■ Task details: Look below for the line with "focal_35mm: 24", and from there restate every line word for word until the entries end.

■ Source data:

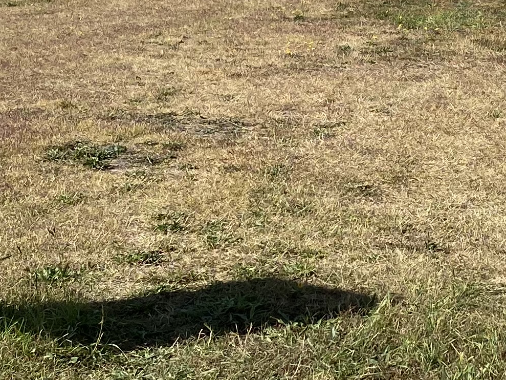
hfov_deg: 18.3
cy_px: 56
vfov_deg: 13.9
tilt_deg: -1.0
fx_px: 1550
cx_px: 441
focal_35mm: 106
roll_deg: -0.7
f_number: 1.8
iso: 32
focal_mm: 4.25
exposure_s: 1/3497
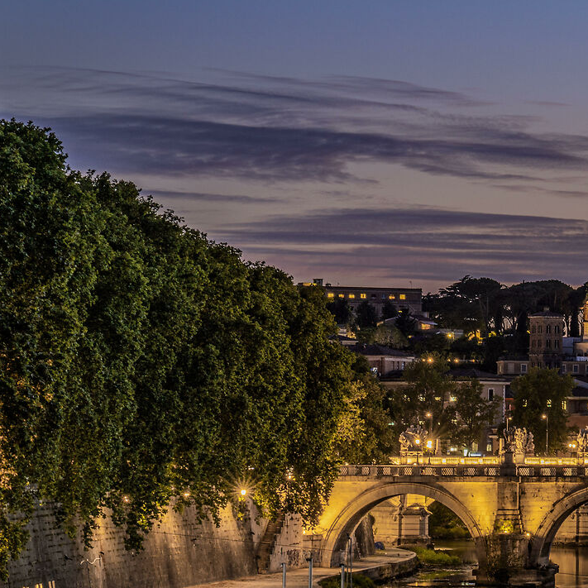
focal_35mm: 175
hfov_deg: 9.7
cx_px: 903
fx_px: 3363
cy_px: 337
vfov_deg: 10.0
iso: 50
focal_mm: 61
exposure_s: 15
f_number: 11
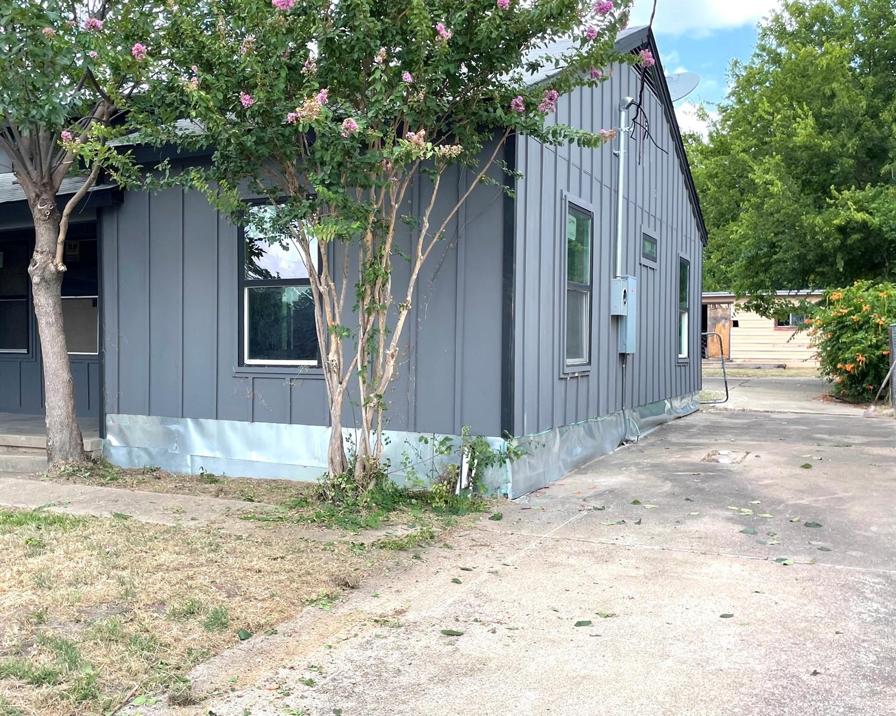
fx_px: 902
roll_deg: -0.1
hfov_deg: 52.5
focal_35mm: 34
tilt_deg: -2.2
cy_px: 388
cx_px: 359
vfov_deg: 43.3
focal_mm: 4.2
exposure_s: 1/749
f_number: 1.6
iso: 32
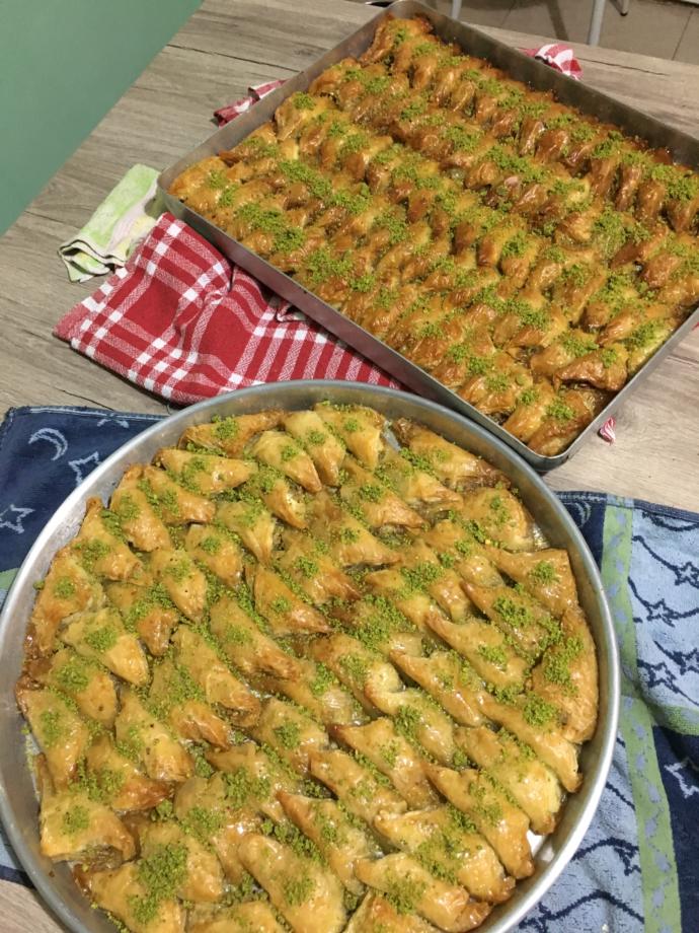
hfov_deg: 48.2
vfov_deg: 61.7
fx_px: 781
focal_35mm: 29
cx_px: 350
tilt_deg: -61.4
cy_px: 466
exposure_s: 1/20
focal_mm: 4.15
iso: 200
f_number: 2.2
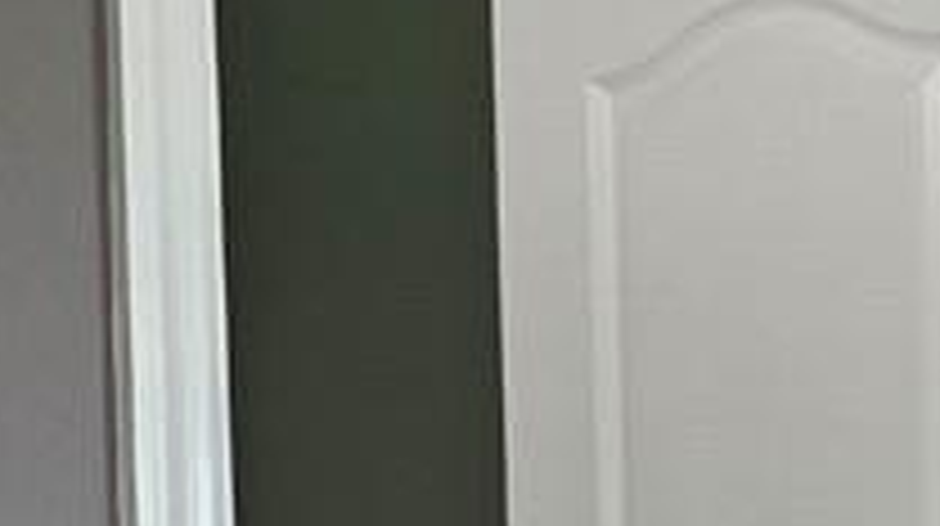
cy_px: 1070
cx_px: 3274
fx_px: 4780
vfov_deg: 6.1
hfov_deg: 8.4
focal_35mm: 192
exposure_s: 1/120
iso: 250
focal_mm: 6.3
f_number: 1.7
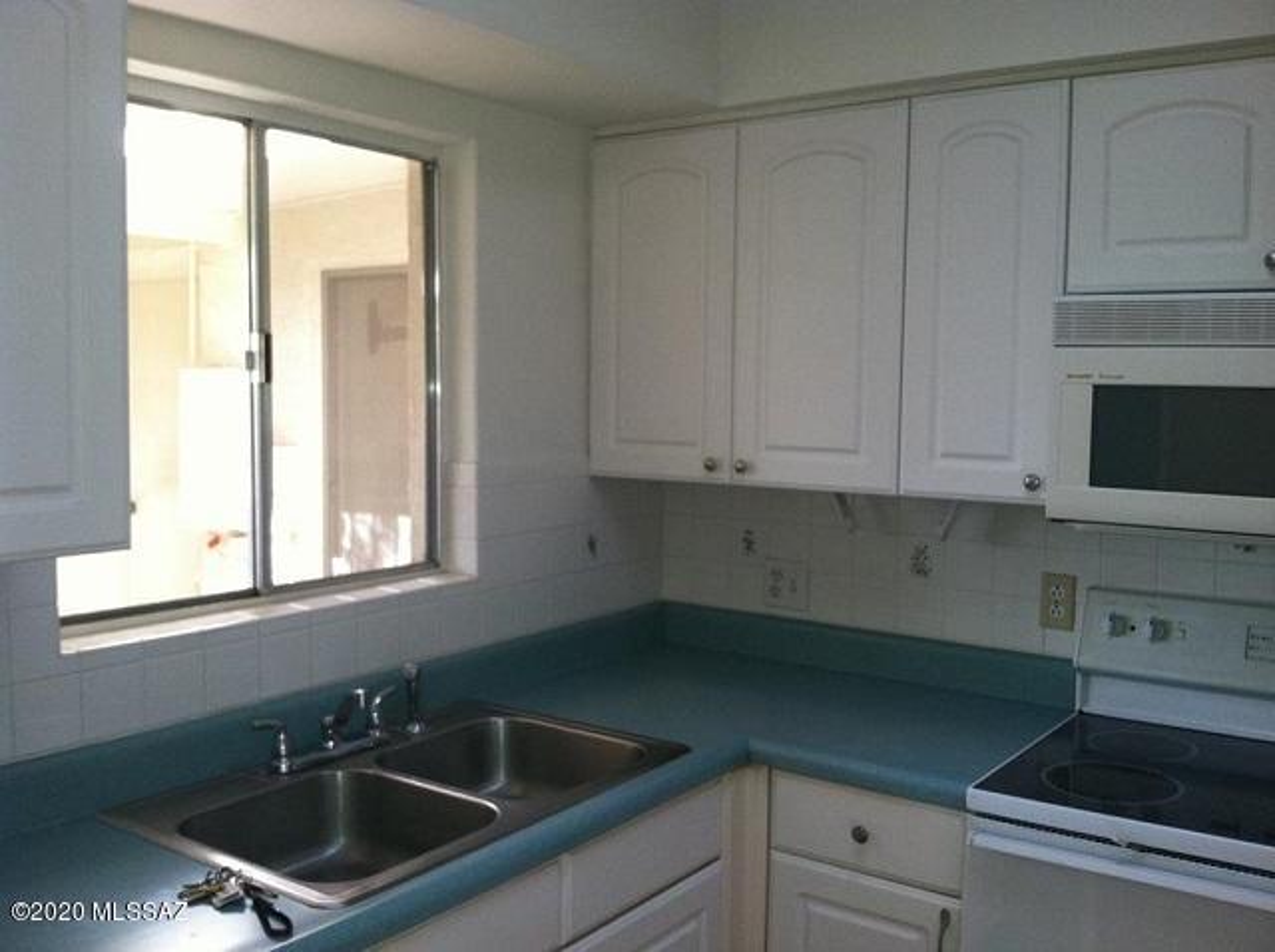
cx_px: 638
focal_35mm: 35
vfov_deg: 40.6
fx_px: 1287
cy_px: 476
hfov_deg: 52.7
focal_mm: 3.85
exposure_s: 1/17
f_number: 2.8
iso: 160
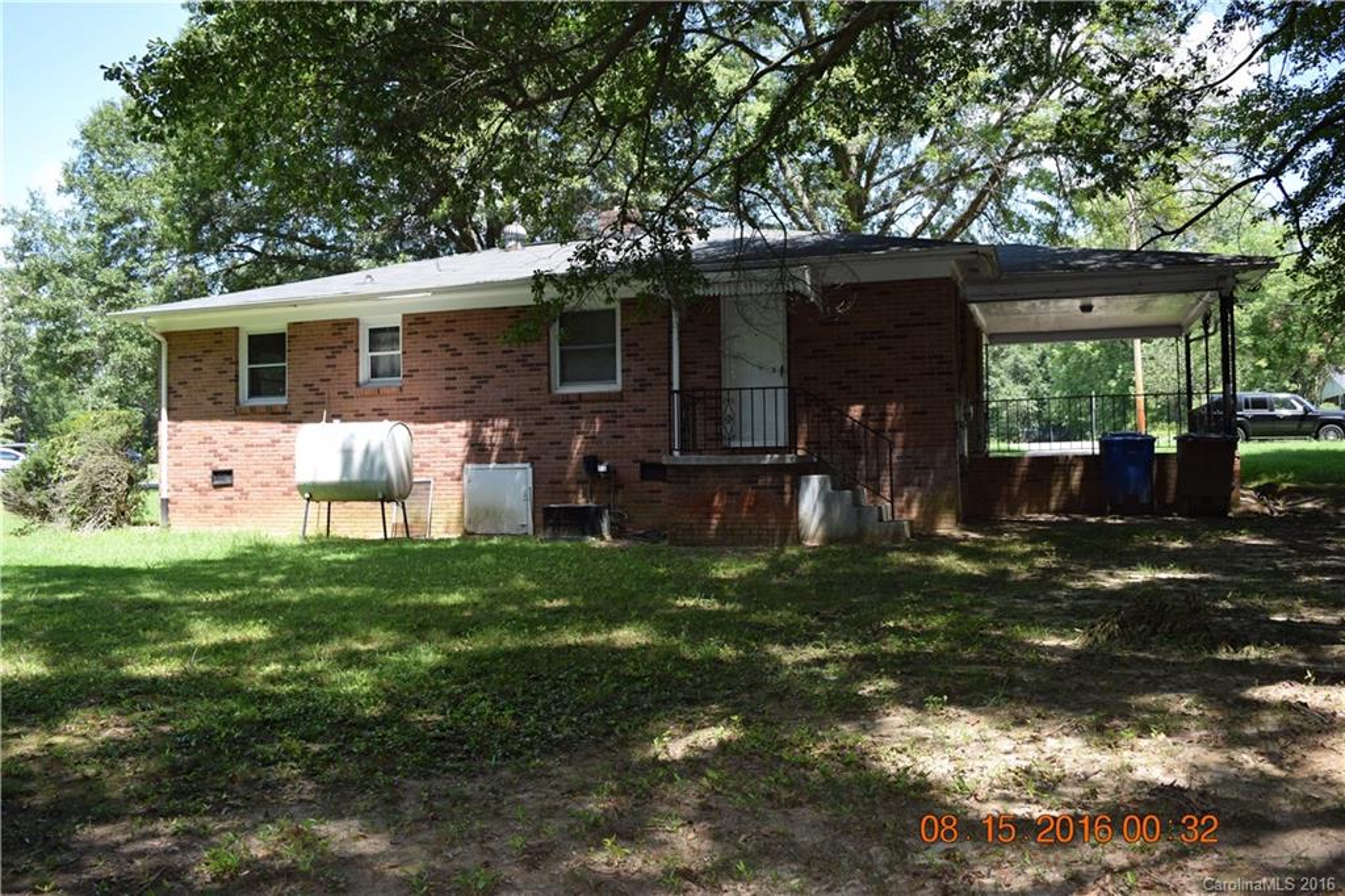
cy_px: 448
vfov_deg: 43.6
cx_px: 672
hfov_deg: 61.9
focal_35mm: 30
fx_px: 1120
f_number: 5.6
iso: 100
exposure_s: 1/125
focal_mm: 20
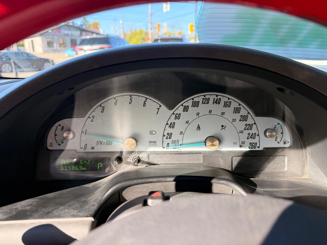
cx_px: 164
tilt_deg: -16.4
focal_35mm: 24
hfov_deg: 71.6
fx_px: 227
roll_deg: -1.0
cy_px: 122
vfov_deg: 56.8
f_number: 1.78
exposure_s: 1/377
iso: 100
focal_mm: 6.76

■ Worked solution:
focal_35mm: 24
hfov_deg: 71.6
fx_px: 227
roll_deg: -1.0
cy_px: 122
vfov_deg: 56.8
f_number: 1.78
exposure_s: 1/377
iso: 100
focal_mm: 6.76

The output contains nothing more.